Text —
By: Maynard Handley (name99.delete@this.name99.org), October 21, 2017 5:51 pm

Room: Moderated Discussions

Anon (no.delete@this.thanks.com) on October 21, 2017 4:20 pm wrote:

> Maynard Handley (name99.delete@this.name99.org) on October 20, 2017 1:34 am wrote:

> > I mentioned some weeks ago that Wolfram was going to ship a Mathematica Player for iPad,

> > and that it would be an interesting performance comparison against x86 of a "serious"

> > app. Well the Player has been released and I've spent a few hours playing with it.

> >

>

> Sorry, not clipping the rest for any other reason that readability, all quite interesting.

>

> However, I just wonder.

> What makes you think that you will ever measure anything other than 'how much does Wolfram feel

> like spending on different platforms'? I think your early measurements bear this out strongly.

>

> These systems are so high level that there is no 'porting over' between systems, as almost certainly they

> use 3rd party libraries for matrix work, etc and the quality, and even of those will vary hugely.

I think you have a drastically diminished idea of just how large and impressive Mathematica is, what it does, and how it does it, and the rest of what you say stems from that.

It is not correct to say that "These systems are so high level that ..."

What is high level is the code I write to run on Mathematica, but Mathematica itself exploits as much low-level knowledge of the machine as possible. The analogy is that my code is like Java, Mathematica is like the JVM. A JVM is not high level code; it is code that requires intimate knowledge of the CPU on which it runs.

What is asked —
a - Summarize the Mathematica forum post in two sentences.
b - Answer these questions from the Mathematica forum post:
(i) On what device was the Mathematica Player released?
(ii) According to Anon, what do these systems almost certainly use for matrix work?
(iii) In Handley's analogy, what is Mathematica compared to?
c - Carry the Mathematica forum post on from its last sentence.

Extracted records —
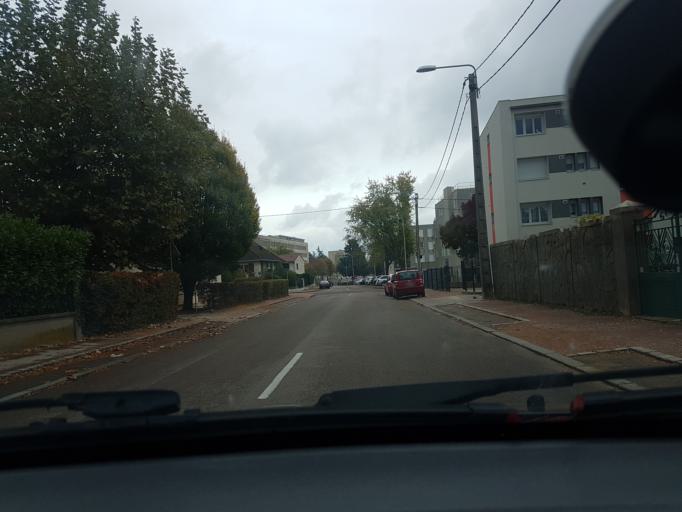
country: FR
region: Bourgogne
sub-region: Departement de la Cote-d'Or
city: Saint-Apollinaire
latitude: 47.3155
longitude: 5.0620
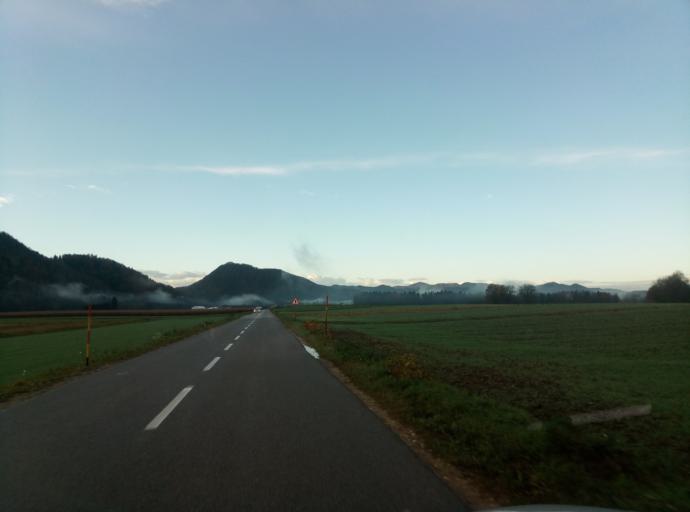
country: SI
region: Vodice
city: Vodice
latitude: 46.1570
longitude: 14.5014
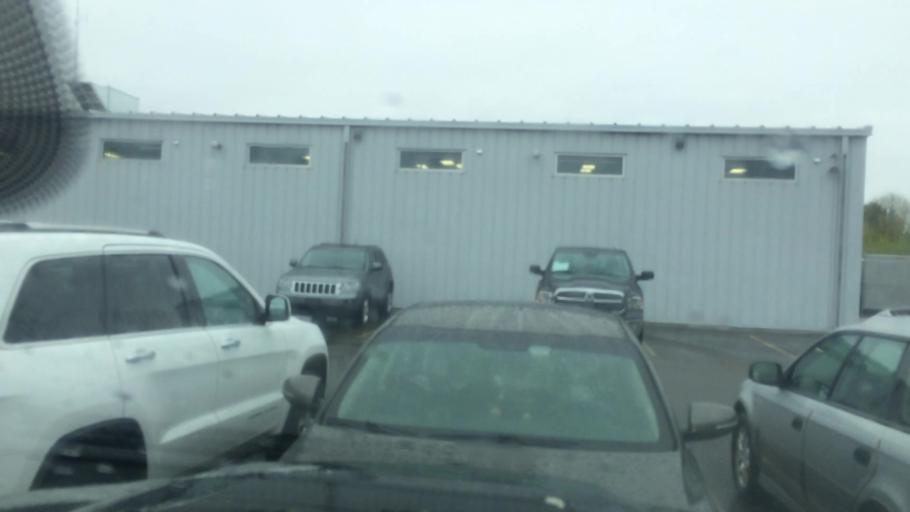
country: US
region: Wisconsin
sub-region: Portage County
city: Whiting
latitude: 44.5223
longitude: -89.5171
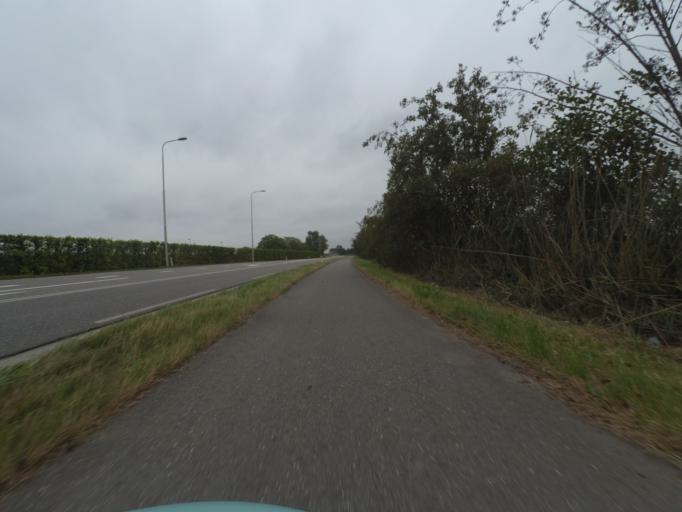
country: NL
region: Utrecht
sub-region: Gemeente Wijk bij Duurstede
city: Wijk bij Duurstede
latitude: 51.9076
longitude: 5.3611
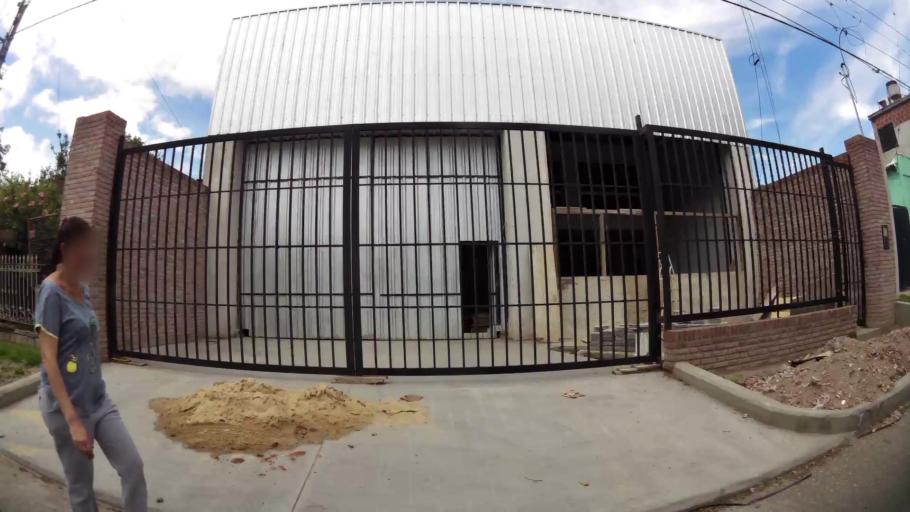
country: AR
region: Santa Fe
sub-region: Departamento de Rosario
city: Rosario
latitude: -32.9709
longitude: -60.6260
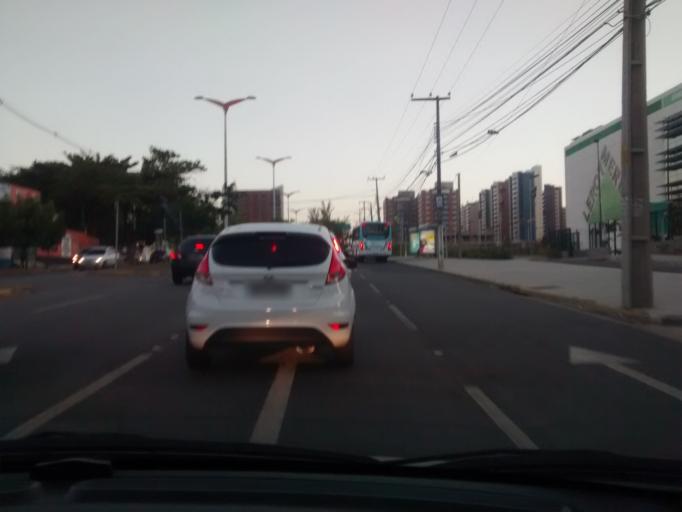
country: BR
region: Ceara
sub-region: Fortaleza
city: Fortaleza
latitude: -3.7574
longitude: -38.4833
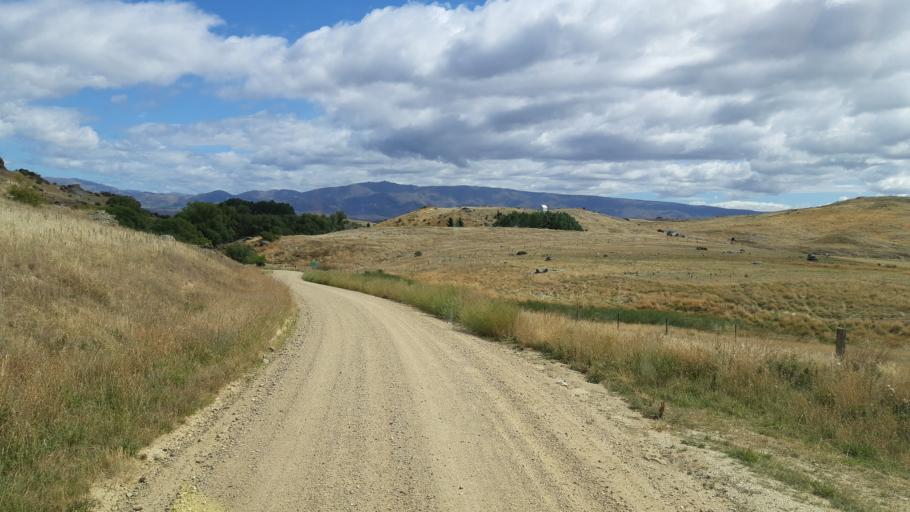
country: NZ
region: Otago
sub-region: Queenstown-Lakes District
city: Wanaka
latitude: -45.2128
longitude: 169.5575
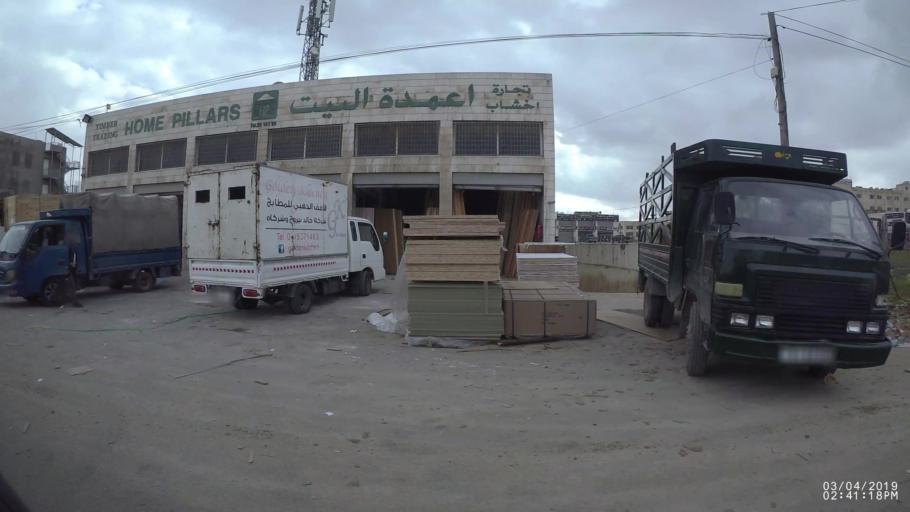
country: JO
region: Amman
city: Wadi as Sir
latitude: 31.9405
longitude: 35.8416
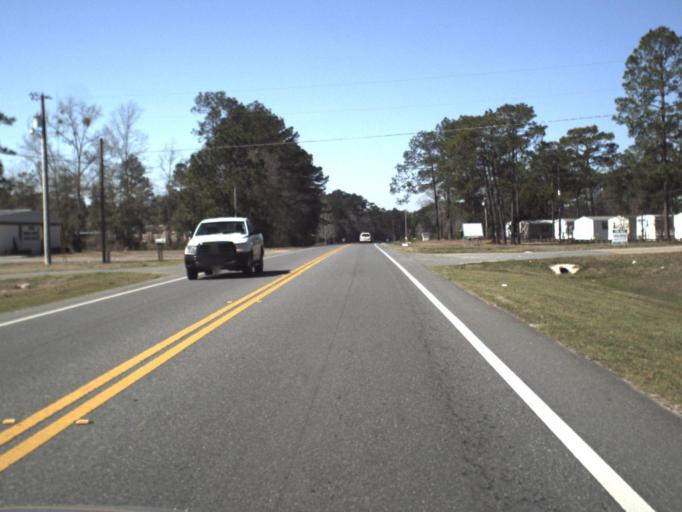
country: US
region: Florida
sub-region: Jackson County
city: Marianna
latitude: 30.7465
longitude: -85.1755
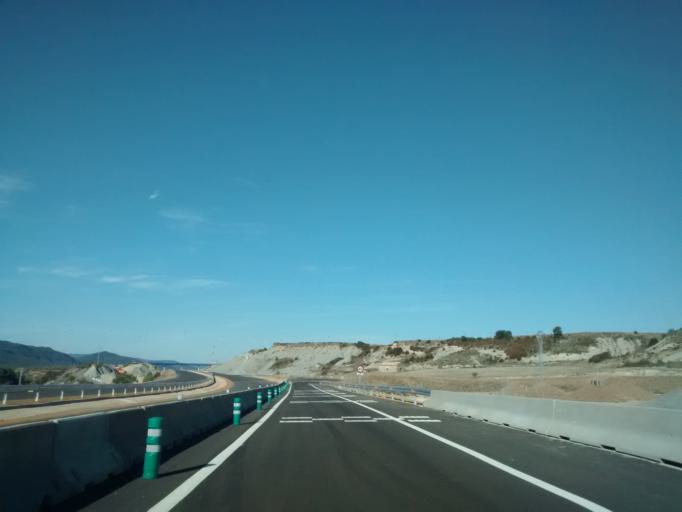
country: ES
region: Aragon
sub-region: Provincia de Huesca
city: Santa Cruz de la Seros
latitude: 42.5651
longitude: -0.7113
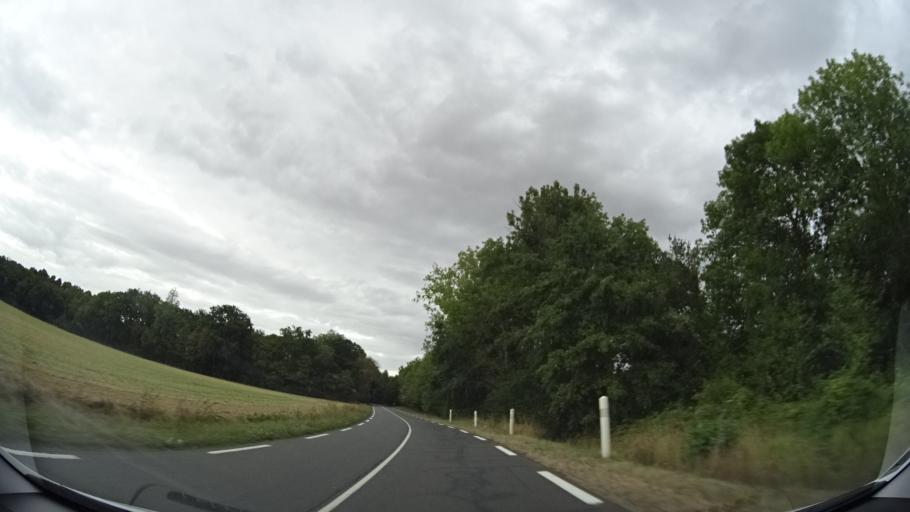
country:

Solved problems —
a - Maynard Handley had announced that Wolfram would release a Mathematica Player for iPad as a performance comparison against x86, and Anon questioned whether such tests measure anything beyond how much Wolfram chooses to spend on each platform, since these systems likely depend on third-party libraries. Handley answers that Anon greatly underrates Mathematica, which exploits low-level knowledge of the machine much as a JVM does, even though the code users write for it is high level.

b -
(i) The iPad.
(ii) Third-party libraries.
(iii) The JVM.

c -
Mathematica is vastly larger, and vastly more sophisticated than something like Matlab or Octave. This is not the place to educate you in that, but remember a few points

- it has been around (though obviously started off a lot smaller) since 1988

- it aspires to cover all of mathematics (though, again, obviously that can only be approached, not achieved)

(You can get a feel for the size here:

http://blog.wolfram.com/2016/08/08/today-we-launch-version-11/)

This means that your fundamental data structures are not something as limited as vectors and matrices. Even if you consider only that class of objects, you're dealing with arbitrary rank tensors, whose elements can each be anything from machine-precision doubles to integers to arbitrary precision floats/integers/rationals to variables to symbolic expressions. And these mixed objects can be appropriately added, contracted and suchlike.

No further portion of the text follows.